4) Local instructions vs. statewide rules

Texas justice courts operate under the statewide justice-court rules (Tex. R. Civ. P. 500-510), but clerks often follow practical instructions/checklists that affect routing and paperwork.

Verify:

  • The court’s materials you’re using point you back to the justice-court small-claims procedure
  • Your clerk’s screening won’t route your filing as something other than a small-claims case

A good practical approach is to start with the justice-court rules document from the Texas courts system, then cross-check the statewide authorities in Tex. Gov’t Code § 27.031 and Tex. R. Civ. P. 500-510.

Warning: If your inputs assume small-claims procedure but your local court treats the filing differently, DocketMath’s fee/limit math won’t match your court’s process.

5) Receipt/limitation-period inputs (time-based logic)
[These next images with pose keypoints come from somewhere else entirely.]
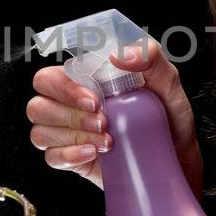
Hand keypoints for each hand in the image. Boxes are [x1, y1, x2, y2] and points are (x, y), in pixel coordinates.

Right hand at [27, 36, 203, 200]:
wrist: (177, 160)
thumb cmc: (169, 119)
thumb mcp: (168, 84)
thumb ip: (150, 57)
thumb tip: (120, 55)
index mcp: (84, 82)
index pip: (50, 77)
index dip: (65, 88)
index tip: (95, 100)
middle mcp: (70, 106)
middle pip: (38, 105)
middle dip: (68, 114)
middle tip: (103, 121)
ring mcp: (68, 134)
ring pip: (41, 132)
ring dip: (73, 136)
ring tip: (107, 141)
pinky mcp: (72, 160)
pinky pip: (51, 157)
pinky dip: (70, 155)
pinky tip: (93, 153)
The verified packet indicates:

  • receipts.0.limitation_period: see statute

Verify:

  • Any time-based inputs you use in DocketMath follow the statute-based logic contained in the verified packet framework

Use DocketMath to test “what changes” from local implementation

DocketMath’s /tools/small-claims-fee-limit works best as a “scenario tester,” not a one-time estimate.

Workflow:

  • Run a baseline scenario that reflects the statewide baseline:
    • Tex. Gov’t Code § 27.031(a)(1)
    • Tex. R. Civ. P. 500-510, including the Rule 500.3(a) small-claims case concept
  • Then adjust only the assumptions that could differ because of local implementation:
    • whether your matter is treated as a small-claims case vs. routed elsewhere
    • which procedural-step assumptions affect costs/fees in your scenario

Quick checklist before you trust the output:

  • I’m treating the matter as a small claims case under Tex. R. Civ. P. 500-510 (esp. 500.3(a))
  • My claimed amount is within the tool boundary (max_claim_amount: 20000)
  • Any limitation-period input follows the statute framework referenced in the verified packet (receipts.0.limitation_period: see statute)
  • My local court instructions don’t indicate a different procedural category than small claims

If the results don’t match what you expect, the most likely cause is a mismatch between:

  • the small-claims case definition you assumed, and
  • how your specific justice court categorizes the filing.